To accommodate non-constant envelope modulation schemes in conventional quadrature-modulator-based transmitters, the output power of the quadrature-modulator-based transmitter's RF power amplifier (PA) must be backed off to prevent the PA from clipping the signal peaks of the non-constant envelope signals. Maintaining linearity also requires that the PA be configured to operate exclusively in its linear region of operation (i.e., that a ‘linear PA’ be used). Failure to back off the output power and use a linear PA results in signal distortion at the output of the PA, making it difficult to comply with noise level restrictions imposed by communications standards.
The need to back off output power and use a linear PA results in a sacrifice of energy efficiency for linearity. This trade-off is highly undesirable, especially in applications in which the transmitter is used in battery-powered communications devices, such as in cellular handsets. Fortunately, an alternative type of transmitter, commonly known as a polar transmitter, is available, which avoids the efficiency versus linearity trade-off.

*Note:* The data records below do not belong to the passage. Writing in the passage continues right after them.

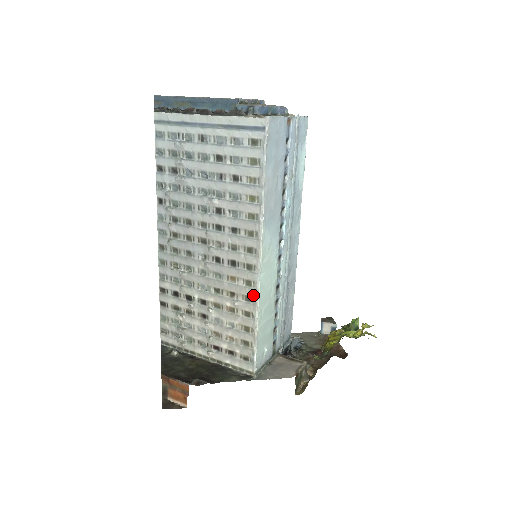
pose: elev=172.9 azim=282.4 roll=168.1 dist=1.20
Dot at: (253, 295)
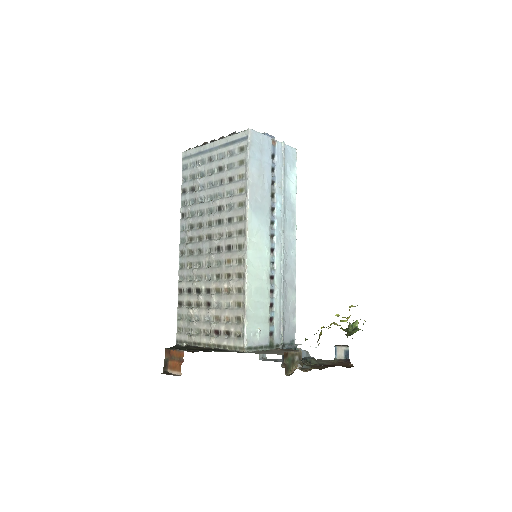
Dot at: (243, 270)
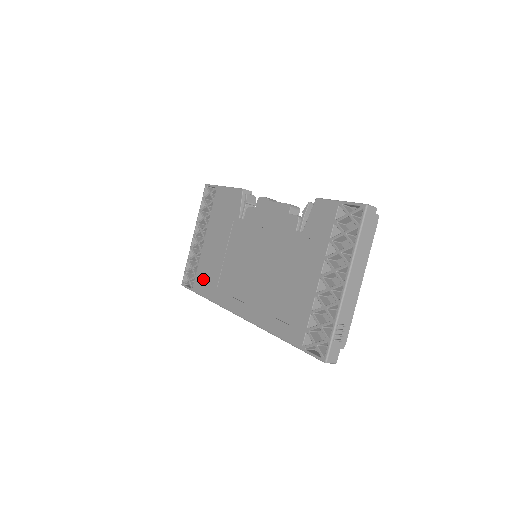
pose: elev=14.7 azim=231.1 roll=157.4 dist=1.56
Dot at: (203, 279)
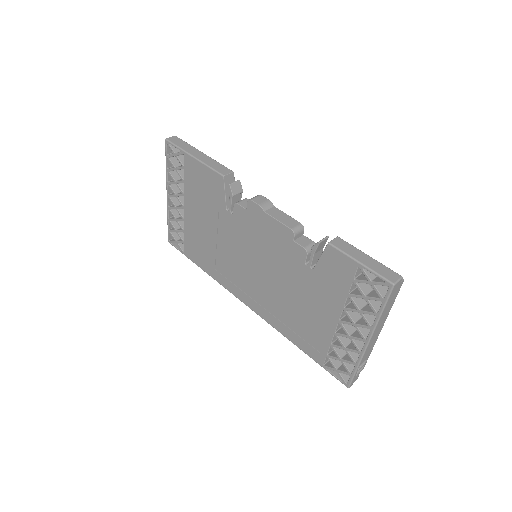
Dot at: (195, 251)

FIG. 1 is a simplified drawing of a typical polar transmitter 100. The polar transmitter 100 includes a baseband processor 102; an amplitude modulation (AM) path including an AM path digital-to-analog converter (DAC) 104 and an amplitude modulator 106; a phase modulation (PM) path including a PM path DAC 108 and a phase modulator 110; a PA 112; and an antenna 114.

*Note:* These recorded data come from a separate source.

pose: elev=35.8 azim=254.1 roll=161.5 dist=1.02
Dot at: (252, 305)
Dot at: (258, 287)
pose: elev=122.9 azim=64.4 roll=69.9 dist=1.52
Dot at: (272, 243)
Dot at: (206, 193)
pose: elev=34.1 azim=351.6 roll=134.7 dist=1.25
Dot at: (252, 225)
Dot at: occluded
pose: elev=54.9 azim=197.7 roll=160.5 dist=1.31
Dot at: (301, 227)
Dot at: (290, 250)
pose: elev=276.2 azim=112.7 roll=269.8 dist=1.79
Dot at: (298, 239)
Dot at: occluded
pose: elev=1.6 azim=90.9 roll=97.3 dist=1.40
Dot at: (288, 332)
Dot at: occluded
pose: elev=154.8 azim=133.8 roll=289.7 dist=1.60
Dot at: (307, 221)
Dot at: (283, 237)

The baseband processor 102 is responsible for performing the signal processing functions of the polar transmitter 100, including generating digital amplitude and phase modulation data streams ρ and θ from a digital message to be transmitted and formatting the digital amplitude and phase modulation data streams ρ and θ according to a predetermined modulation scheme. The AM and PM path DACs 104 and 108 convert the digital amplitude and phase modulation data streams ρ and θ into analog amplitude and phase modulation signals AM(t) and PM(t).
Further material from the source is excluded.